══ DOCUMENT EXTRACT ══

Ben Thompson’s Stratechery should have crossed $3 Million in Profits in 2020

Analysis of the Content Subscription Business Model

Andreas Stegmann
May 19, 2020 · 10 min read
Ben Thompson in 2018, taken from Wikipedia

If you’re interested in reading about technology and its cultural impact on the world, there’s no way around Stratechery these days, a blog solely written by Ben Thompson.

Most of my articles have a link to one of his pieces, either building on top or disagreeing with his views. He’s valued highly by VC’s and my Twitter sphere.

what are we Substack newsletter writers if not a bunch of Ben Thompson cosplayers? [Brett Bivens]

What sets him apart from almost everybody else is that he was able to move most of his posts behind a paywall as early as 2014. He started with $100 per annum and raised prices by 20% at the end of last year.

No small feat. From my essay on personal blogging:

It’s a lot of work to get users on your article. Statistically, the first thing that happens is that the user will close the tab without reading. Only a fraction will read your content for free — consider what an effort it takes to also be paid for it! The original sin of the web, indeed.

Given my own interest in internet business models and the future of media, it’s only logical to investigate how exactly it works out for him, right?

Some Old School Detective Work

What information do we have? Thompson himself published three data points: In November 2014, 6 months after launching the freemium model he pushed past the 1,000 “true fans”. In a conversation with felix salmon he reported 1,500 for his “lifestyle business”, and in January 2015 Stratechery had 2,000 paid memberships. But since then, we haven’t got another official figure.

Among Indie Hackers there’s this trend of opening the books — they call it Open Startup. Here’s Lenny Rachitsky doing it for his paid newsletter.

I like that a lot because aspiring creators can learn from each other. Thompson is more tight-lipped in that regard.

Anyway, chances are there are three indicators, and all point to the same ballpark.

  1. Take those official data points and extrapolate them to today in a linear fashion and you’ll arrive at 25,935 paying subscribers.
  2. On This Week in Startups Substack Co-Founder Chris Best & jason estimated between 20k and 30k subscribers.
  3. Triggered by this tweet from Blair Reeves, Anthony Bardaro did some digging and found the number of 25,189 paying subscribers in Discourse, the software powering the Stratechery membership forum. Extrapolated to today: 26,303.

═══
══ SOURCE MATERIAL ══

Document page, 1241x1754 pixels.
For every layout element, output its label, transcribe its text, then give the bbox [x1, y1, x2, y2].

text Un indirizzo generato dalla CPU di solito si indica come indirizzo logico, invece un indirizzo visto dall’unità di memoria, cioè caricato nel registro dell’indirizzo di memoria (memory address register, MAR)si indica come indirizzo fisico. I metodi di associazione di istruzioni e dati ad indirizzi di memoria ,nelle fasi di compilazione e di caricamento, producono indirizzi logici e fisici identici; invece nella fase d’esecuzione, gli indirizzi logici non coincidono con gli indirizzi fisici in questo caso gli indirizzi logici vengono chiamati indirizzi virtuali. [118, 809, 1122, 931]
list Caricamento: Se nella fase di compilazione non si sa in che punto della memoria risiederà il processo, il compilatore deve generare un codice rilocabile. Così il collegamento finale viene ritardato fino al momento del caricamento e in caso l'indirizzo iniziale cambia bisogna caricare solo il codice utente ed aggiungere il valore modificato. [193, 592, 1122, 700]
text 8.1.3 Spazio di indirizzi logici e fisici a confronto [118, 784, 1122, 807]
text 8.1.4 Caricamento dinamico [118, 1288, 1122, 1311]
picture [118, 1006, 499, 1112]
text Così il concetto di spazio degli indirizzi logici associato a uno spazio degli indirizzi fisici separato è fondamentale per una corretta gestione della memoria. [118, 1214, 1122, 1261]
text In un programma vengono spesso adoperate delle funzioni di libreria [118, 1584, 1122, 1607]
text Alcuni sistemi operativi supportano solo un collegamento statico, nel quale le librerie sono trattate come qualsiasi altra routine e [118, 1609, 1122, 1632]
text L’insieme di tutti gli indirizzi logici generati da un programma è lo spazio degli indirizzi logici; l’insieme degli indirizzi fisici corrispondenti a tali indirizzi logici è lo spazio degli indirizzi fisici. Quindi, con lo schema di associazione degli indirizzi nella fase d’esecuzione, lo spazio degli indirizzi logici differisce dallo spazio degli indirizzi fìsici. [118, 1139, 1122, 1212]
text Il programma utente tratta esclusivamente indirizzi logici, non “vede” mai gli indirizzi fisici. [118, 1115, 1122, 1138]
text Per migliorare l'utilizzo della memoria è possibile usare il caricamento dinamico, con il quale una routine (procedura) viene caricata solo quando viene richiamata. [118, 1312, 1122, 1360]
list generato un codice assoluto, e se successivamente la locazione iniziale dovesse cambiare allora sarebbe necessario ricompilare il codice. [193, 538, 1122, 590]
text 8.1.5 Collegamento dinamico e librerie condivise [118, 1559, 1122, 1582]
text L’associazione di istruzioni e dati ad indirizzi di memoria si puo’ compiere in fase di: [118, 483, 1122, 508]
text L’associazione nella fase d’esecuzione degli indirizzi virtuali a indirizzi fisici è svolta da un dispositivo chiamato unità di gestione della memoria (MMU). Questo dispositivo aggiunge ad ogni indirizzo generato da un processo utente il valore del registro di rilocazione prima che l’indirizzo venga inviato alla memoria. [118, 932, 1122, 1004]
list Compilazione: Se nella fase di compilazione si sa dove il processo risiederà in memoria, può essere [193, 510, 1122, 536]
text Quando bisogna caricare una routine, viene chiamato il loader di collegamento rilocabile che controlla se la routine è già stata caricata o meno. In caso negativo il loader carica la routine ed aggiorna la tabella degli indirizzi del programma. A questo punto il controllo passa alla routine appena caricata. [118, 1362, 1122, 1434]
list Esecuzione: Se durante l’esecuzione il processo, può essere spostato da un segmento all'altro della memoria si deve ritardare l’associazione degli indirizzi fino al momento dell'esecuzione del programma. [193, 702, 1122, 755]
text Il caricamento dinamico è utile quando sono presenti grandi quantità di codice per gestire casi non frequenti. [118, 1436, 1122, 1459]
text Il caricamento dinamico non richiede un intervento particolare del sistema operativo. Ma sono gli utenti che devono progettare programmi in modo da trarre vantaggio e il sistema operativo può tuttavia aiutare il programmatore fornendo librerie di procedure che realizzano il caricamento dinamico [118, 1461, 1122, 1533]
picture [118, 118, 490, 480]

═══

### TASKS
a. How many paid memberships did Stratechery have in January 2015, according to the Stratechery article?
b. Pick out every line of the records that contains the word "Così", matching case exactly.

### TASK-BY-TASK SOLUTIONS
a. 2,000 paid memberships.

b.
list Caricamento: Se nella fase di compilazione non si sa in che punto della memoria risiederà il processo, il compilatore deve generare un codice rilocabile. Così il collegamento finale viene ritardato fino al momento del caricamento e in caso l'indirizzo iniziale cambia bisogna caricare solo il codice utente ed aggiungere il valore modificato. [193, 592, 1122, 700]
text Così il concetto di spazio degli indirizzi logici associato a uno spazio degli indirizzi fisici separato è fondamentale per una corretta gestione della memoria. [118, 1214, 1122, 1261]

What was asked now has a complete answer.